La luz de mis ojos
Cuando
cae la tarde, en la franja violácea que separa el día de la noche y el silencio
envuelve todas las cosas, salvo la clara certeza de que ya no te tengo…
entonces mis pensamientos se agitan con algo muy parecido al desconcierto. Y
como siempre, sigo levantándome a la misma hora, haciendo lo que suelo hacer
siempre, porque soy una mujer sosegada menos cuando te pienso.

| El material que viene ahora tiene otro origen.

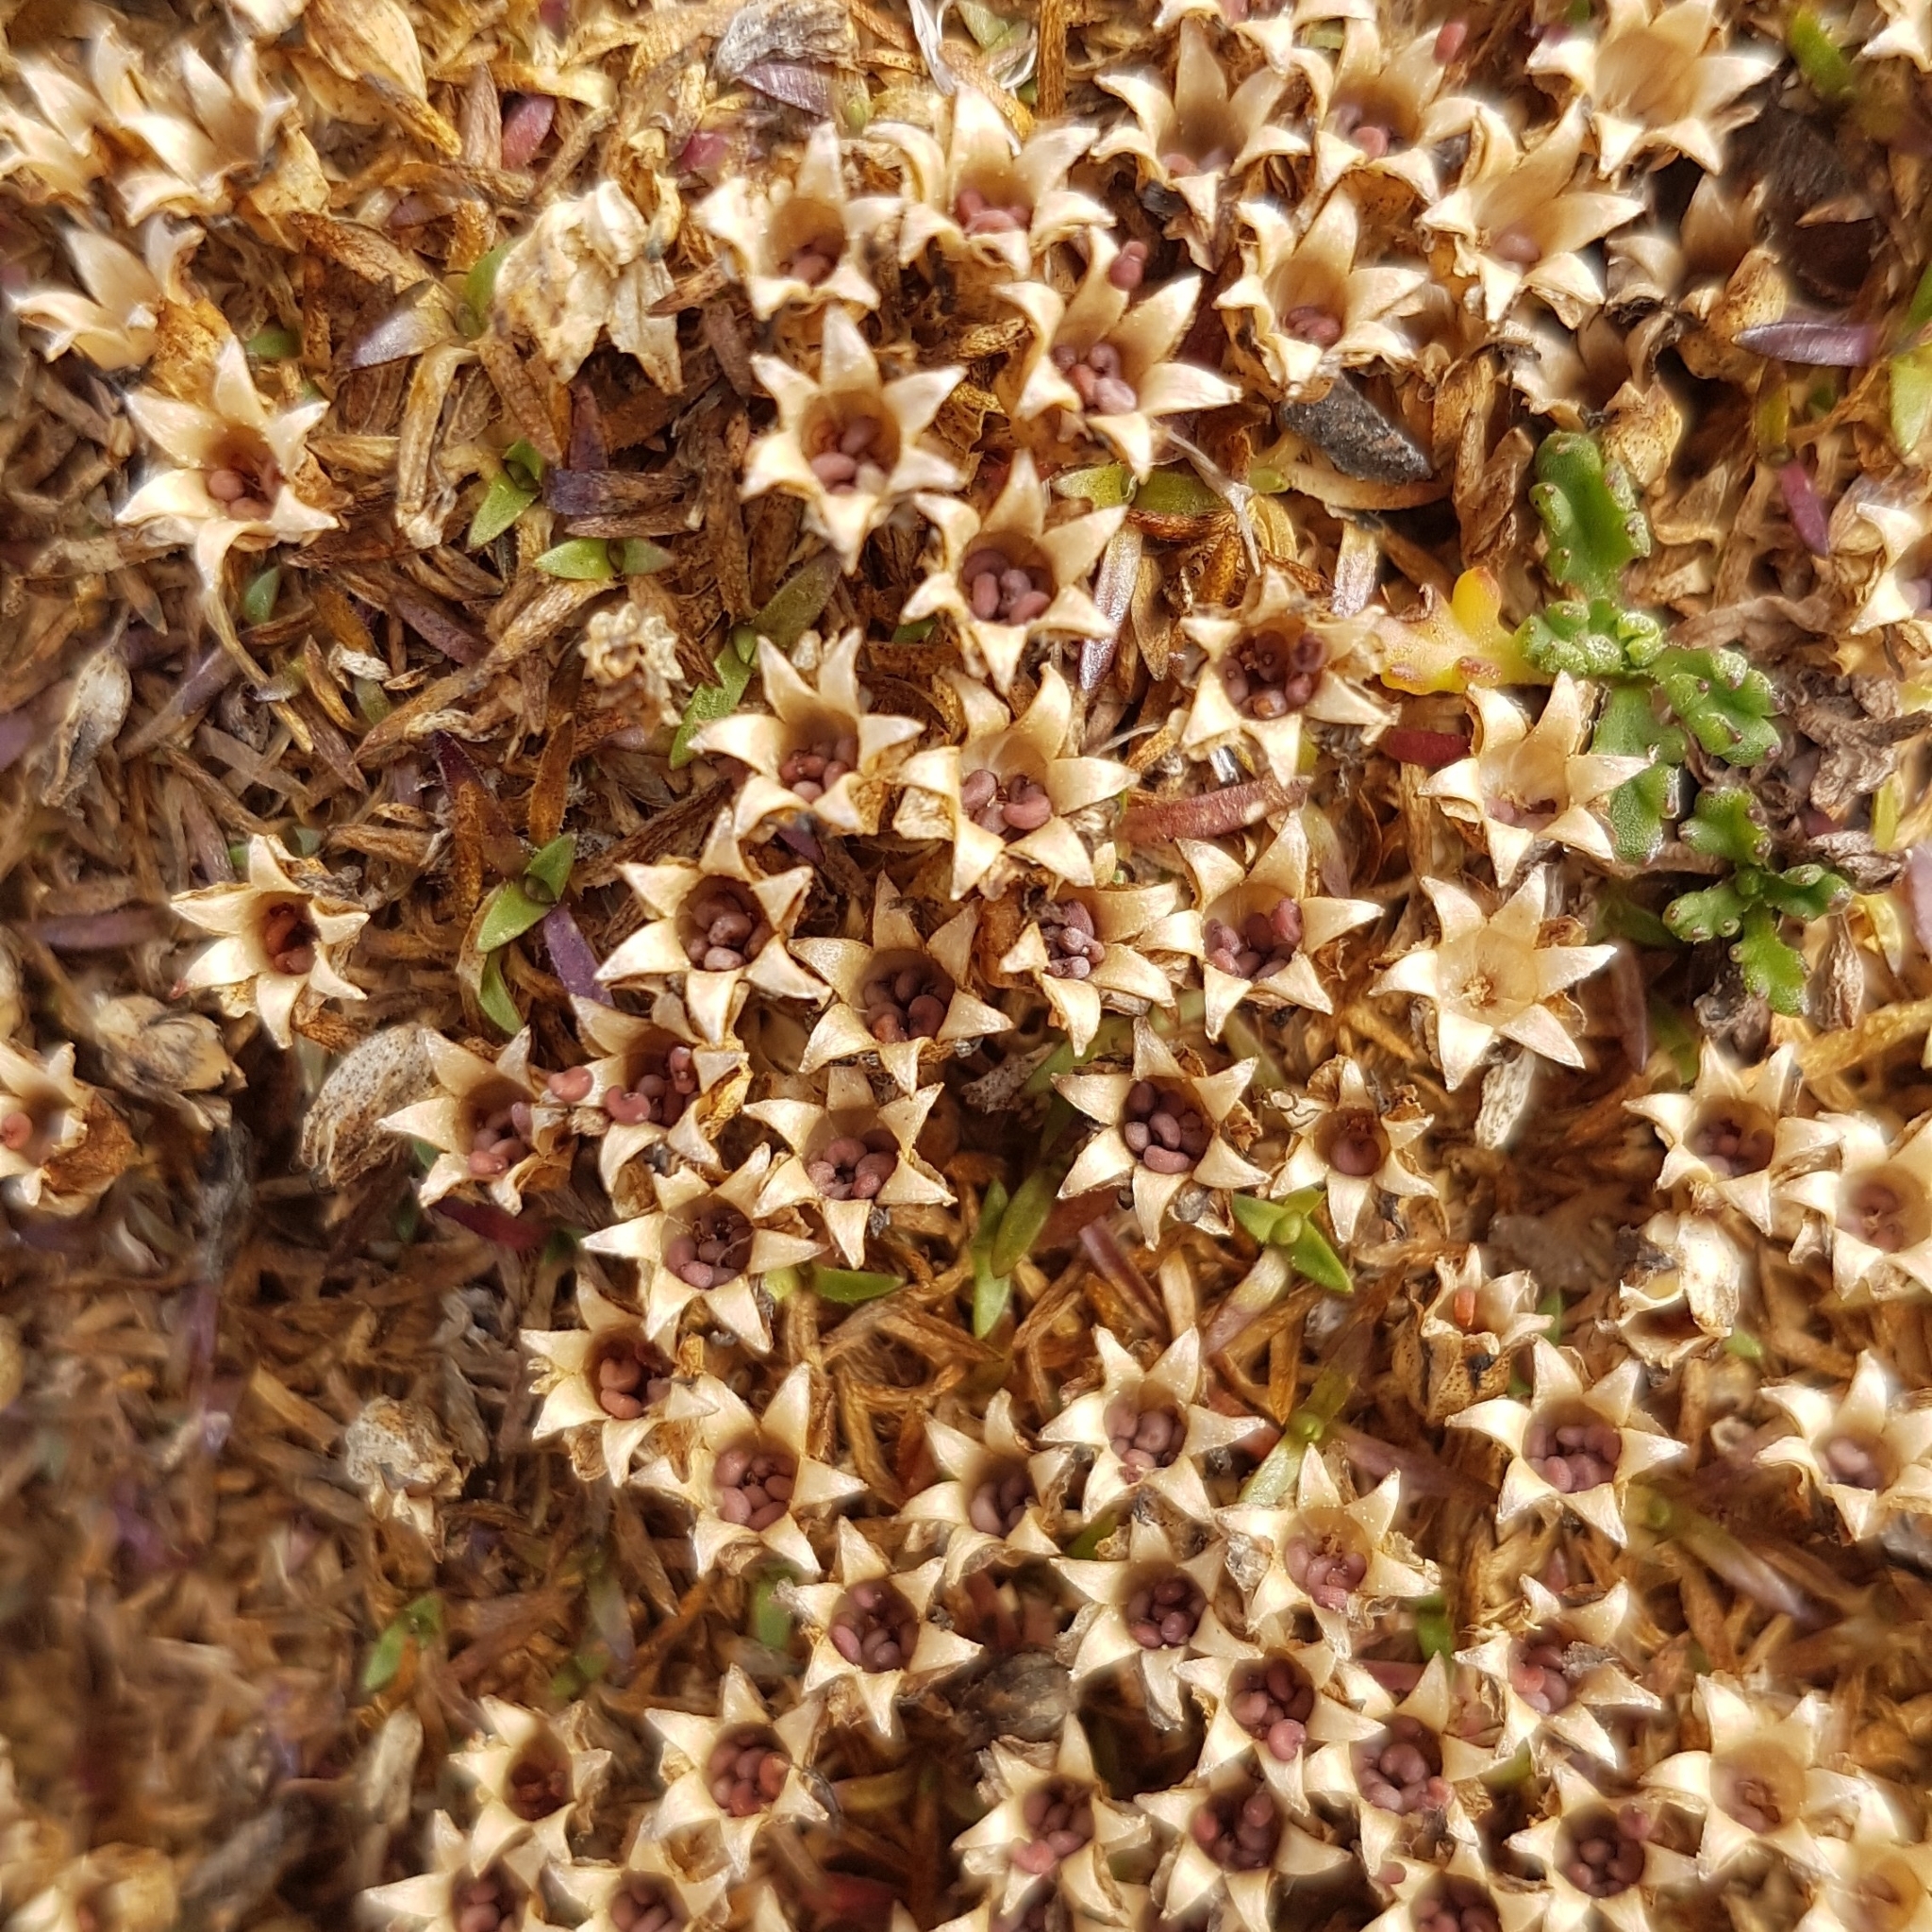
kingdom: Plantae
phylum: Tracheophyta
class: Magnoliopsida
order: Caryophyllales
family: Caryophyllaceae
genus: Silene
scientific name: Silene acaulis
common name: Moss campion
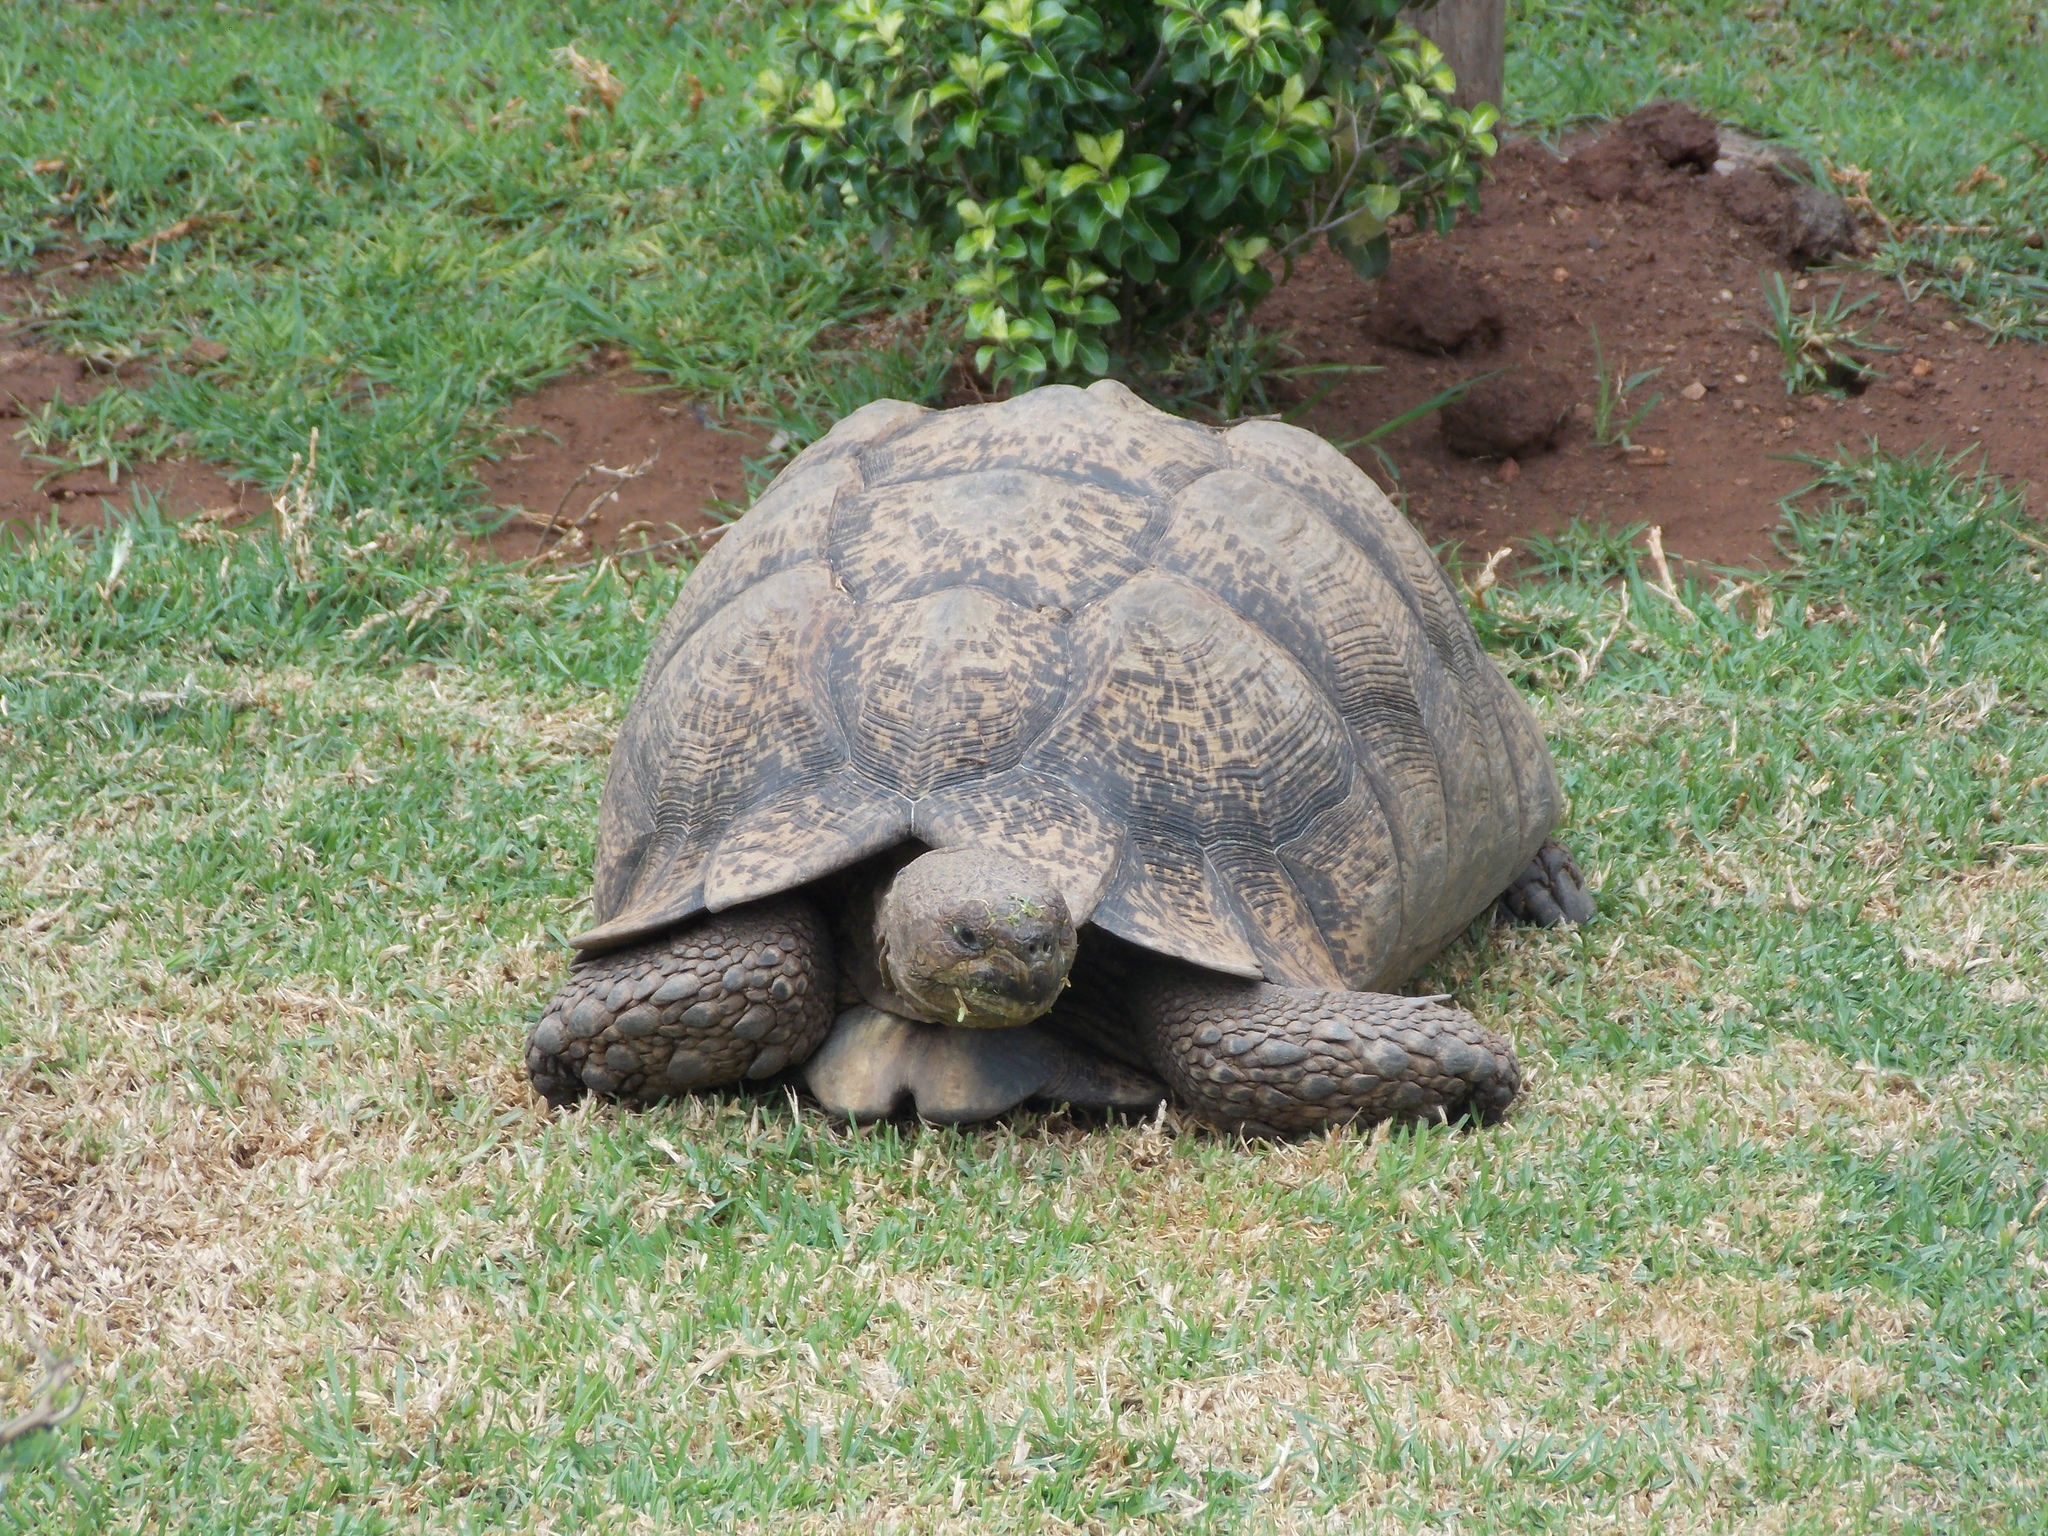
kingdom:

No siempre fue así, donde ahora
hay costumbre, antes hubo esplendor: recuerdo aquellos no tan lejanos días
gloriosos, cuando nuestras miradas apuntaban hacia el mismo esperanzador
horizonte situado en el eje de aquel presente ya pasado, y con idéntica pasión
gozábamos de casi todo, de las cosas grandes, de las cosas chicas; si ahora
desfilaran de nuevo ante nuestros ojos pasarían desapercibidas, sombras veladas
de lo que fueron. Quizás yo misma también sea una parodia, mueca de una pasión,
ya pálpito inútil.
Él era la luz de mis ojos.
Mis amigas insisten en que tengo
que salir, así, de modo imperativo. Como las quiero mucho accedo a sus
cariñosas exigencias y me disfrazo de otra mujer casi guapa, casi alegre, casi
viva.
En la fiesta, hago como si nada me
afectara: sonrío cuando escucho a la concejala de festejos subir taconeando la
tarima, y decir… no sé qué dice, lo de todos los años, supongo. La gente
aplaude. Miro al músico soplador de micrófonos, probando, probando, un, dos,
un, dos. Más tarde levanto los brazos y coreo al grupo “Tekila” y su
eterno Rock and Roll en la plaza del pueblo.
Ahora veo a un hombre
tan enano que roza el suelo. Lo conozco bien, más aún cuando niega, o reniega.
Sujeta por la cintura a la bonita muchacha que tiene al lado, la mira como
solía mirarme, del mismo modo y manera. Murmura algo a su oído, ella ríe,
ríe, ríe… y aunque su risa no se escucha con el barullo de la música,
reconozco la alegría de sentirse deseada en su cabeza inclinada hacia
atrás, en la curva perfecta de su cuello y los ojos iluminados de él
cuando la admira. Se enciende el cielo con los fuegos artificiales
encuadrando de manera intermitente a la pareja que forman una sola figura. Ya
no escucho nada... ni los petardos, ni el parloteo, ni la bulla del gentío, ni
a mi amiga con un ¡será cabrón!, ni a la otra con un ¡anda, vámonos de aquí!
Él era la luz de mis ojos, ahora hay un silencio espeso que envuelve todas las cosas.